Section 2: clinical indicators
2. Exception reporting
The Quality and Outcomes Framework includes the concept of exception reporting. This has been introduced to allow practices to pursue the quality improvement agenda and not be penalised, where, for example, patients do not attend for review, or where a medication cannot be prescribed due to a contraindication or side-effect.
The following criteria have been agreed for exception reporting:
A) patients who have been recorded as refusing to attend review who have been invited on at least three occasions during the preceding twelve months
B) patients for whom it is not appropriate to review the chronic disease parameters due to particular circumstances eg terminal illness, extreme frailty
C) patients newly diagnosed within the practice or who have recently registered with the practice, who should have measurements made within three months and delivery of clinical standards within nine months eg blood pressure or cholesterol measurements within target levels
D) patients who are on maximum tolerated doses of medication whose levels remain sub-optimal
E) patients for whom prescribing a medication is not clinically appropriate eg those who have an allergy, another contraindication or have experienced an adverse reaction
F) where a patient has not tolerated medication
G) where a patient does not agree to investigation or treatment (informed dissent), and this has been recorded in their medical records
H) where the patient has a supervening condition which makes treatment of their condition inappropriate eg cholesterol reduction where the patient has liver disease
I) where an investigative service or secondary care service is unavailable.
In the case of exception reporting on criteria A and B this would apply to the disease register and these patients would be subtracted from the denominator for all other indicators.
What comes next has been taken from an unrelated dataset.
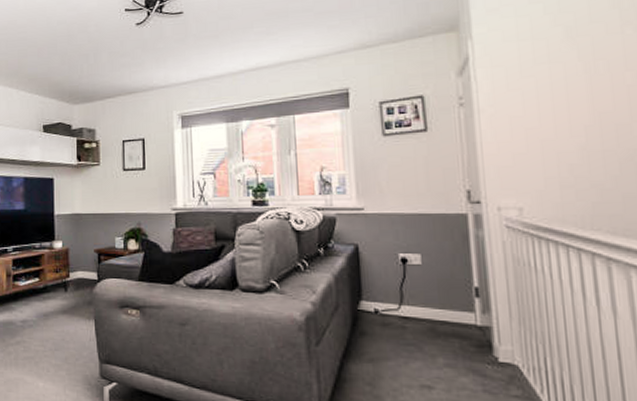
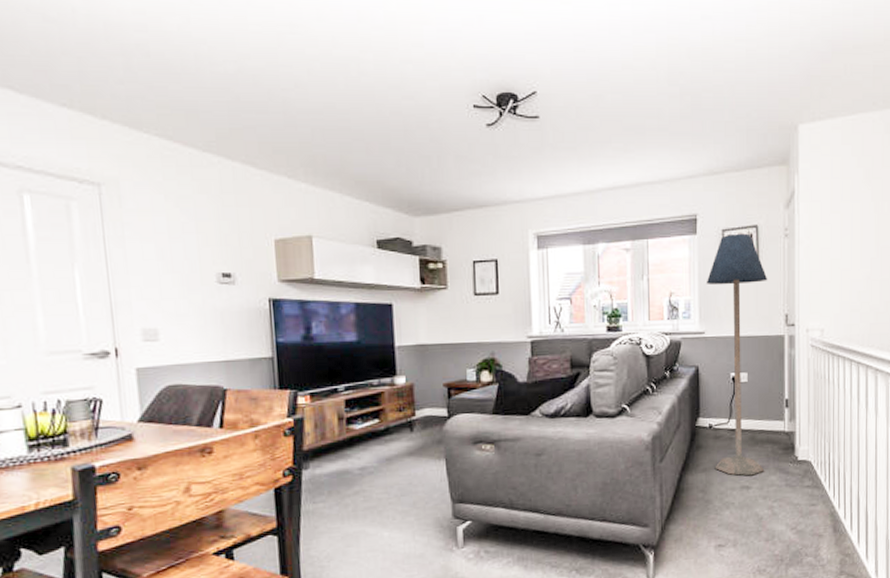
floor lamp: none [362,104,450,374] -> present [706,233,768,476]

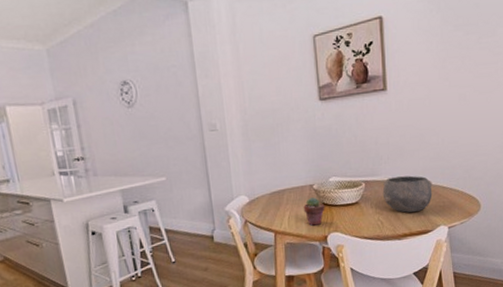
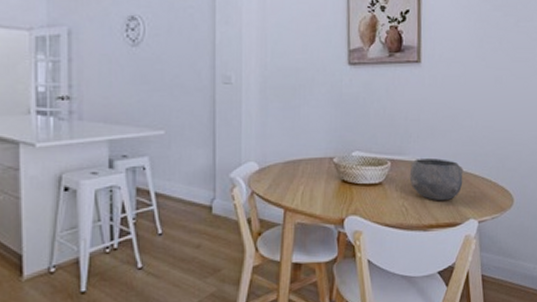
potted succulent: present [303,197,325,226] -> none [320,172,345,205]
For example, in a practice with 100 patients on the CHD disease register, in which four patients have been recalled for follow-up on two occasions but have not attended and one patient has become terminally ill with metastatic breast carcinoma during the year, the denominator for reporting would be 95. This would apply to all relevant indicators in the CHD set.
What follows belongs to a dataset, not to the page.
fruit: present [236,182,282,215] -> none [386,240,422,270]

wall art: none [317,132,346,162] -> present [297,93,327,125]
In addition, practices may exception-report patients relating to single indicators, for example a patient who has left ventricular dysfunction (LVD) but who is intolerant of ACE inhibitors could be exception-reported. This would again be done by removing the patient from the denominator.
In some instances, a patient may have been referred to a specialist with the expectation that a test or investigation would be carried out. Where this has not been done (eg a specialist has ordered an alternative test to an echocardiogram for a patient with heart failure), than that patient would be exception-reported (as in I above). In other cases, eg a diabetic with a hospital summary of an annual review which had no record of fundoscopy, it would be the GP’s overall responsibility to ensure that appropriate care had been given.
Practices should report the number of exceptions for each indicator set and individual indicator. Exception codes have been added to systems by supliers. Practices will not be expected to report why individual patients were exception-reported. So, for example, a single new Read code is likely to be developed for exception reporting, rather than one for each of the categories above. However, practices may be called on to justify why they have excepted patients from the quality framework and this should be identifiable in the clinical record.